For commongroups to work, it needs a database of compounds searchable by chemical structure. Specifically, this must be a PostgreSQL database with the RDKit extension. We do not distribute a pre-built database, and there are no requirements for or limits on what compounds and data sources might be included in the database.

We develop and test commongroups using a database compiled from public data available in the US EPA CompTox Dashboard, containing approximately 700,000 structures. We believe that this is a good starting point for our immediate goals. We distribute a program that can automatically download data and recreate the particular database that we use.

What follows is a general description of how a database can be created and prepared for use with commongroups.

Data sources

From the US EPA CompTox Dashboard:

  • dsstox_20160701.tsv - Downloaded as DSSTox_Mapping_20160701.zip
    • Date: 2016-07-01 (file generated); 2016-12-14 (posted on EPA website)
    • Accessed: 2017-04-18
    • Contains mappings between the DSSTox substance identifier (DTXSID) and the associated InChI/InChIKey.
  • Dsstox_CAS_number_name.xlsx
    • Date: 2016-11-14
    • Accessed: 2017-04-18
    • Contains the CASRN, DTXSID, and the “preferred name” used by US EPA.
  • PubChem_DTXSID_mapping_file.txt
    • Date: 2016-11-14
    • Accessed: 2017-04-18
    • Contains the PubChem SID, PubChem CID and DTXSID.

Constructing the database

These are the general steps to create the database using the data sources above:

  1. Create a database table of DTXSIDs, InChI(Key)s, and RDKit mol-type representations of the structures (based on InChI)
  2. Create database tables with DTXSID-CASRN and DTXSID-CID correspondences.
  3. Merge the above tables on DTXSID, creating either a new table or a materialized view. Create an index on molecular structures using the GiST-powered RDKit extension.

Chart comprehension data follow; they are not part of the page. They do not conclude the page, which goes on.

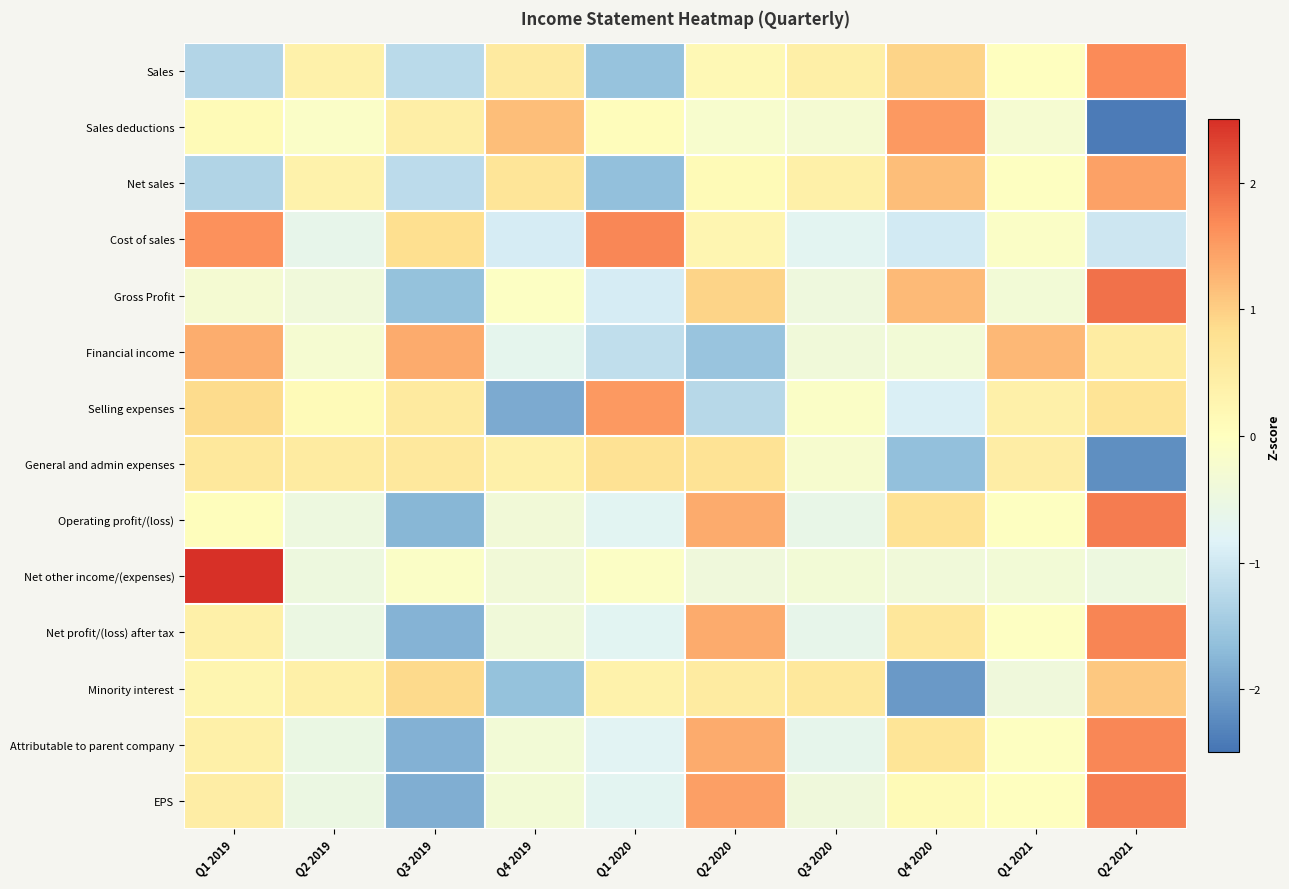

Reading left to right, transcribe all the data shown in this chart.

Sales: Q1 2019=-1.3	Q2 2019=0.4	Q3 2019=-1.2	Q4 2019=0.5	Q1 2020=-1.6	Q2 2020=0.2	Q3 2020=0.4	Q4 2020=1.0	Q1 2021=-0.0	Q2 2021=1.7
Sales deductions: Q1 2019=0.1	Q2 2019=-0.1	Q3 2019=0.4	Q4 2019=1.2	Q1 2020=0.1	Q2 2020=-0.2	Q3 2020=-0.3	Q4 2020=1.5	Q1 2021=-0.3	Q2 2021=-2.4
Net sales: Q1 2019=-1.3	Q2 2019=0.3	Q3 2019=-1.2	Q4 2019=0.7	Q1 2020=-1.6	Q2 2020=0.1	Q3 2020=0.4	Q4 2020=1.2	Q1 2021=-0.0	Q2 2021=1.4
Cost of sales: Q1 2019=1.6	Q2 2019=-0.6	Q3 2019=0.8	Q4 2019=-0.9	Q1 2020=1.7	Q2 2020=0.3	Q3 2020=-0.7	Q4 2020=-1.0	Q1 2021=-0.1	Q2 2021=-1.0
Gross Profit: Q1 2019=-0.3	Q2 2019=-0.4	Q3 2019=-1.6	Q4 2019=-0.1	Q1 2020=-0.9	Q2 2020=0.9	Q3 2020=-0.4	Q4 2020=1.2	Q1 2021=-0.3	Q2 2021=1.9
Financial income: Q1 2019=1.3	Q2 2019=-0.3	Q3 2019=1.4	Q4 2019=-0.7	Q1 2020=-1.2	Q2 2020=-1.6	Q3 2020=-0.4	Q4 2020=-0.3	Q1 2021=1.2	Q2 2021=0.5
Selling expenses: Q1 2019=0.9	Q2 2019=0.1	Q3 2019=0.5	Q4 2019=-1.9	Q1 2020=1.5	Q2 2020=-1.3	Q3 2020=-0.1	Q4 2020=-0.9	Q1 2021=0.4	Q2 2021=0.7
General and admin expenses: Q1 2019=0.6	Q2 2019=0.5	Q3 2019=0.6	Q4 2019=0.4	Q1 2020=0.8	Q2 2020=0.7	Q3 2020=-0.2	Q4 2020=-1.6	Q1 2021=0.5	Q2 2021=-2.2
Operating profit/(loss): Q1 2019=0.1	Q2 2019=-0.5	Q3 2019=-1.7	Q4 2019=-0.4	Q1 2020=-0.8	Q2 2020=1.4	Q3 2020=-0.6	Q4 2020=0.8	Q1 2021=-0.0	Q2 2021=1.8
Net other income/(expenses): Q1 2019=3.0	Q2 2019=-0.5	Q3 2019=-0.1	Q4 2019=-0.4	Q1 2020=-0.1	Q2 2020=-0.4	Q3 2020=-0.3	Q4 2020=-0.4	Q1 2021=-0.3	Q2 2021=-0.5
Net profit/(loss) after tax: Q1 2019=0.4	Q2 2019=-0.5	Q3 2019=-1.8	Q4 2019=-0.4	Q1 2020=-0.8	Q2 2020=1.4	Q3 2020=-0.6	Q4 2020=0.6	Q1 2021=-0.0	Q2 2021=1.7
Minority interest: Q1 2019=0.3	Q2 2019=0.4	Q3 2019=0.9	Q4 2019=-1.6	Q1 2020=0.3	Q2 2020=0.5	Q3 2020=0.6	Q4 2020=-2.1	Q1 2021=-0.4	Q2 2021=1.1
Attributable to parent company: Q1 2019=0.4	Q2 2019=-0.5	Q3 2019=-1.8	Q4 2019=-0.4	Q1 2020=-0.8	Q2 2020=1.4	Q3 2020=-0.7	Q4 2020=0.7	Q1 2021=-0.0	Q2 2021=1.7
EPS: Q1 2019=0.5	Q2 2019=-0.5	Q3 2019=-1.8	Q4 2019=-0.3	Q1 2020=-0.7	Q2 2020=1.5	Q3 2020=-0.4	Q4 2020=0.1	Q1 2021=-0.0	Q2 2021=1.8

To execute these steps automatically on your system, first install the required software and then see Automated database instantiation. For more technical detail and the exact database commands used, please see the source code in tools/construct_database.py.

Known limitations

Currently, for commongroups to be able to use a database, it must contain a table or view called compounds, which in turn must contain a column called molecule, containing molecular structures in the RDKit mol data type. Furthermore, for HTML display of compound groups, the program currently assumes that compounds contains the following columns: cid (PubChem CID, also used for images), casrn, and dtxsid. This may change in future versions.

The database produced by our automatic installation script satisfies these requirements.